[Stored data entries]
★ ★ ★

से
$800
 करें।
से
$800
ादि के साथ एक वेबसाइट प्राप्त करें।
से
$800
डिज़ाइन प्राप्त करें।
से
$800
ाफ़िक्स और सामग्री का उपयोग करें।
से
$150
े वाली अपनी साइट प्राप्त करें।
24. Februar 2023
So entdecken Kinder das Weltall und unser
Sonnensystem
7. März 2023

★ ★ ★

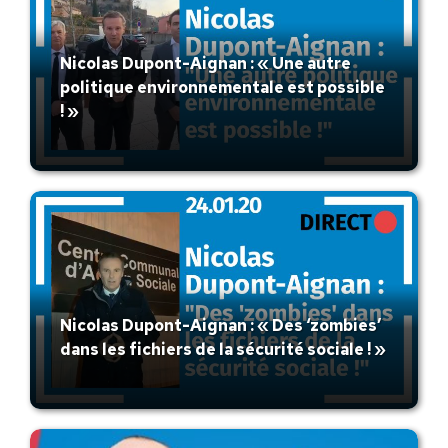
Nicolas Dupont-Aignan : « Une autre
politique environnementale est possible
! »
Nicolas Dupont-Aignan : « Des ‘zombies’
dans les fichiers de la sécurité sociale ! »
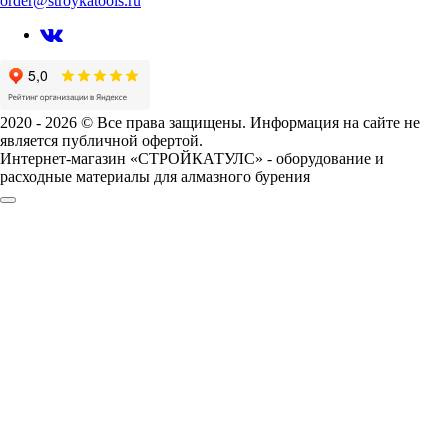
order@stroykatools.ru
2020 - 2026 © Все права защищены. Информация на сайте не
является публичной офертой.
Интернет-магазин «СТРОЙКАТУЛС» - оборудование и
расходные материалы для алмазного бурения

★ ★ ★

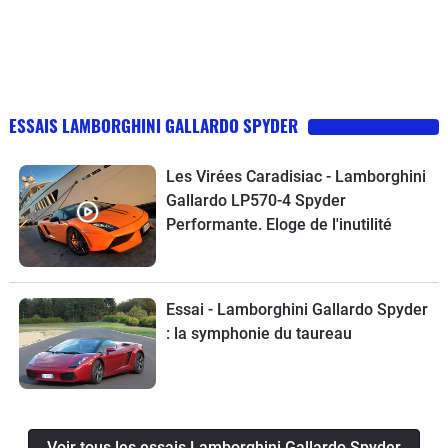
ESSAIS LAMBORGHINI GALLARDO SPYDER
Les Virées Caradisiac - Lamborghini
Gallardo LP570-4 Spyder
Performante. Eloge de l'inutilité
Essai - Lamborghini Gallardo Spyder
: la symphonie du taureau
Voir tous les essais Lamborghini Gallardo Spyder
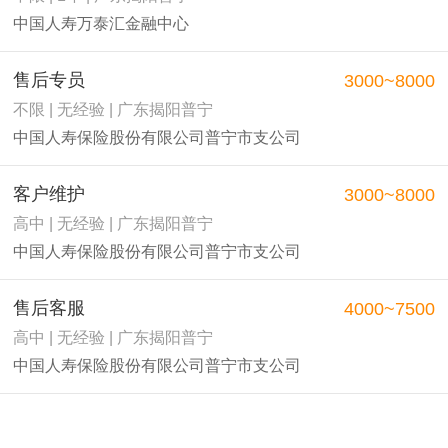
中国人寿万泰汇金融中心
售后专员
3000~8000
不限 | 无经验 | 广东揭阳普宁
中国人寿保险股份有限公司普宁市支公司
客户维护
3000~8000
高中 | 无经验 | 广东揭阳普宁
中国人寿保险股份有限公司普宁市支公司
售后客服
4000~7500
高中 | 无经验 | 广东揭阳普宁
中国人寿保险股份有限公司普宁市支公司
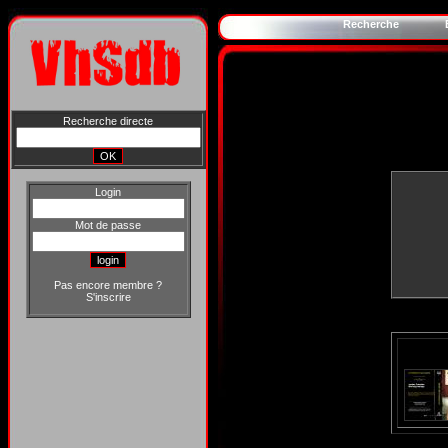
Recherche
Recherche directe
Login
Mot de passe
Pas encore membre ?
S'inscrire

★ ★ ★

Scan the lines above for the word "Dupont", then copy each line that has it.

### Response below
Nicolas Dupont-Aignan : « Une autre
Nicolas Dupont-Aignan : « Des ‘zombies’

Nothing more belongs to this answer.